New insights into the mechanism of oxodiperoxomolybdenum catalysed olefinepoxidation and the crystal structures of several oxo–peroxo molybdenum complexes

Abstract

[Mo(O)(O₂)₂(L)₂] compounds (L = pz, pyrazole; dmpz, 3,5-dimethylpyrazole) were reacted stoichiometrically, in the absence of an oxidant, with cis-cyclooctene in an ionic liquid medium where selective formation of the corresponding epoxide was observed. However, this oxo-transfer reaction was not observed for some other olefins, suggesting that alternative reaction pathways exist for these epoxidation processes. Subsequently, DFT studies investigating the oxodiperoxomolybdenum catalysed epoxidation model reaction for ethylene with hydrogen peroxide oxidant were performed. The well known Sharpless mechanism was first analysed for the [Mo(O)(O₂)₂(dmpz)₂] model catalyst and a low energy reaction pathway was found, which fits well with the observed experimental results for cis-cyclooctene. The structural parameters of the computed dioxoperoxo intermediate [Mo(O)₂(O₂)(dmpz)₂] in the Sharpless mechanism compare well with those found for the same moiety within the [Mo₄O₁₆(dmpz)₆] complex, for which the full X-ray report is presented here.

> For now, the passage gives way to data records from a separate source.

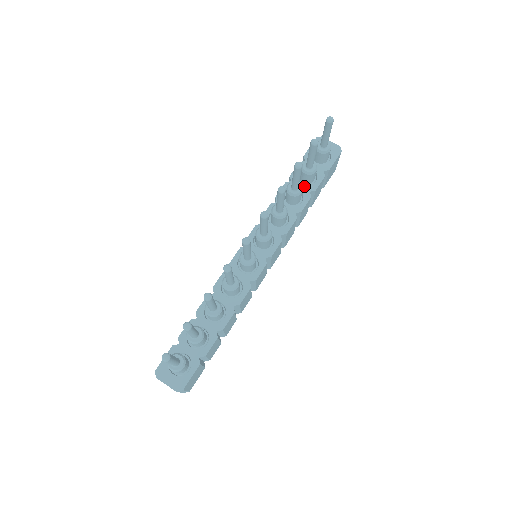
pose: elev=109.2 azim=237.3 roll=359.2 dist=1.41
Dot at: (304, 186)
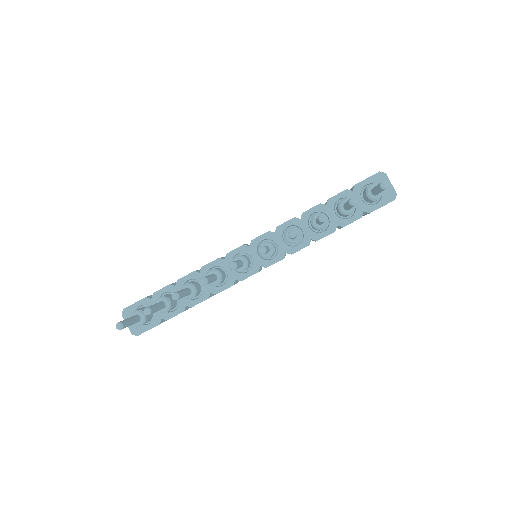
Dot at: (335, 217)
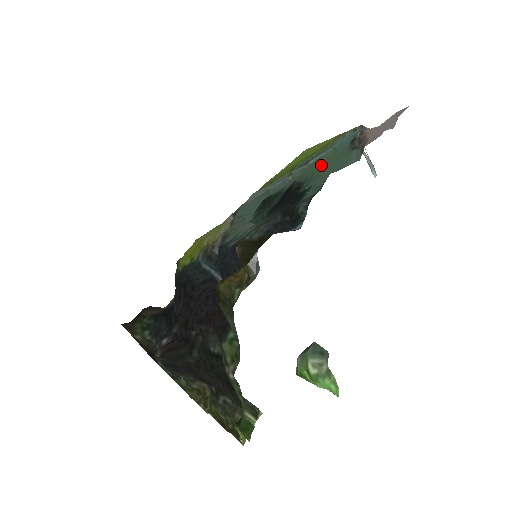
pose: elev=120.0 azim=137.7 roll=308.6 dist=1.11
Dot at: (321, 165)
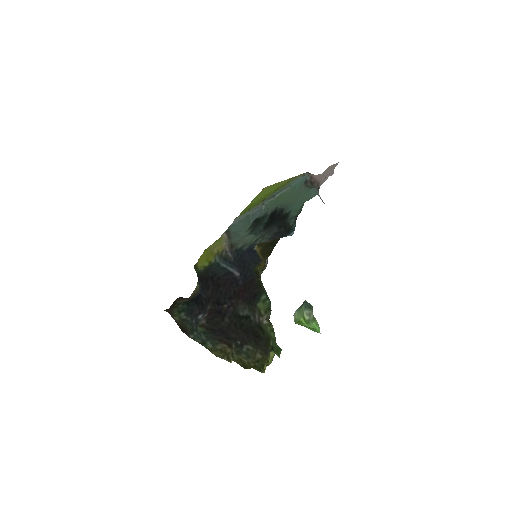
Dot at: (285, 198)
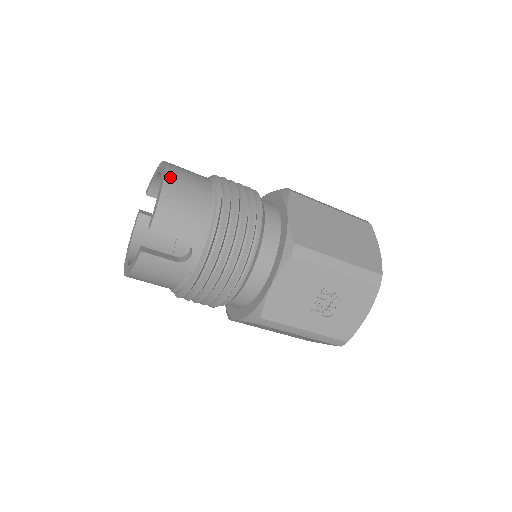
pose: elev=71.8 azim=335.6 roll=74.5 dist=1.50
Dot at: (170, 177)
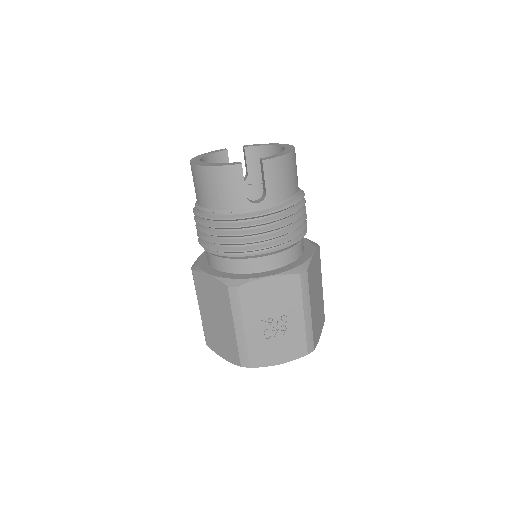
Dot at: occluded
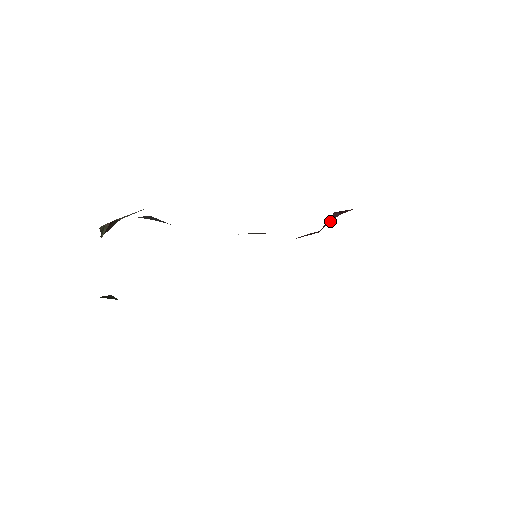
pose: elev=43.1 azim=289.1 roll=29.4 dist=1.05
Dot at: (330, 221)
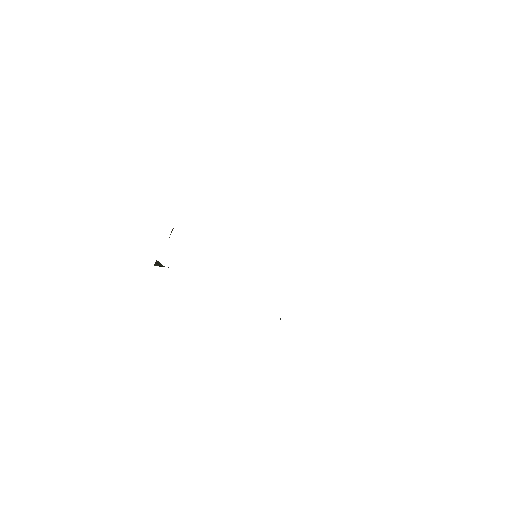
Dot at: occluded
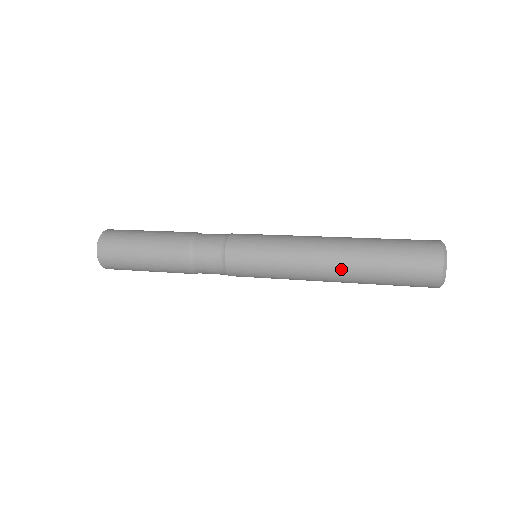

A second mechanism for the model epoxidation reaction was theoretically investigated in order to clarify why some olefins, which do not react stoichiometrically in the absence of an oxidant, showed low level conversions in catalytic conditions. A Thiel-type mechanism, in which the oxidant activation occurs prior to the oxo-transfer step, was considered. The olefin attack of the hydroperoxide ligand formed upon activation of hydrogen peroxide with the [Mo(O)(O₂)₂(dmpz)₂] model catalyst was not possible to model. The presence of two dmpz ligands coordinated to the molybdenum centre prevented the olefin attack for steric reasons. However, a low energy reaction pathway was identified for the [Mo(O)(O₂)₂(dmpz)] catalyst, which can be formed from [Mo(O)₂(O₂)(dmpz)₂] by ligand dissociation. Both mechanisms, Sharpless- and Thiel-type, were found to display comparable energy barriers and both are accessible alternative pathways in the oxodiperoxomolybdenum catalysed olefin epoxidation. Additionally, the molecular structures of [Mo(O)(O₂)₂(H₂O)(pz)] and [Hdmpz]₄[Mo₈O₂₂(O₂)₄(dmpz)₂]·2H₂O and the full X-ray report of [Mo(O)(O₂)₂(pz)₂] are also presented.